BitClave did not admit to wrongdoing, but promised to return the $25.5 million raised in the ICO and pay about $4 million in additional fines.
The payment was deposited on November 20 into an escrow account called the Fair Fund distributed by the SEC.
In 2017, BitClave launched its Consumer Activity Token (CAT), which the SEC argued was a securities offering because investors had reason to believe the value of CAT would rise.
According to a 2020 SEC filing, CAT’s white paper states, “(a) As more service providers participate, the amount of CAT required for equivalent services will gradually decrease as the value of CAT increases.”

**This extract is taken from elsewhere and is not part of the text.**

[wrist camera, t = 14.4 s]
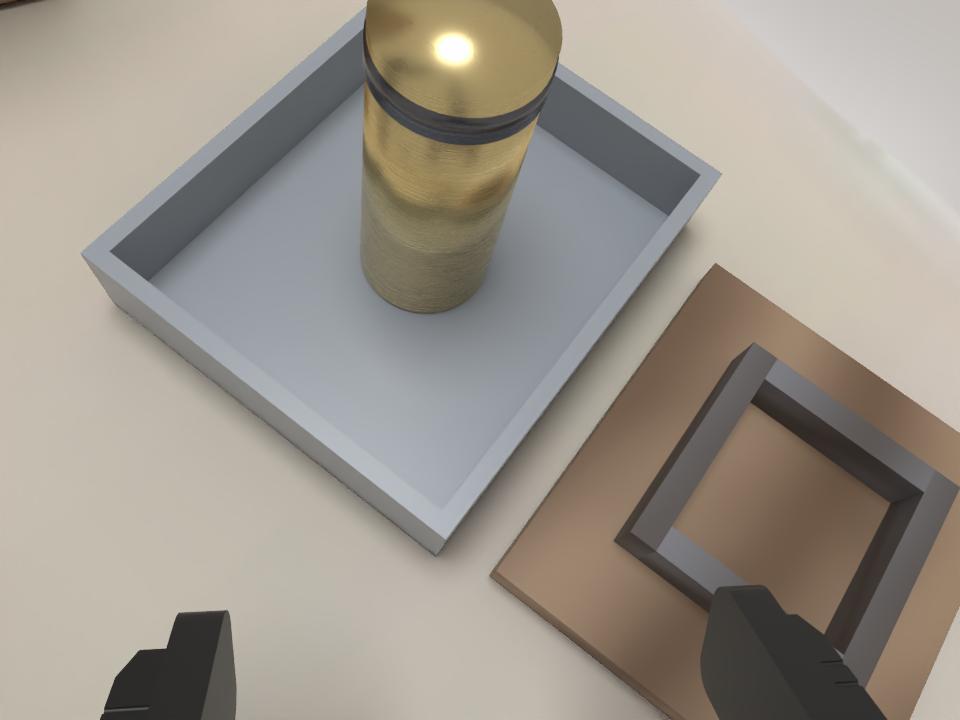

BitClave also agreed to burn 1 billion uncirculated CAT tokens and request exchange delisting.
The SEC has taken an aggressive regulatory stance on cryptocurrencies under U.S. President Joe Biden, taking more than 100 regulatory actions against companies in the industry.
Last July, President-elect Donald Trump promised to “fire” current SEC Chairman Gary Gensler.
Trump also said he wanted to make the United States the “crypto capital of the world.”
On October 2, Gurbir Grewal, the SEC’s head of enforcement, resigned from his position.
As Cointelegraph reported, Trump is considering creating a new White House post dedicated entirely to cryptocurrency policy. The role will be the first cryptocurrency-related White House post.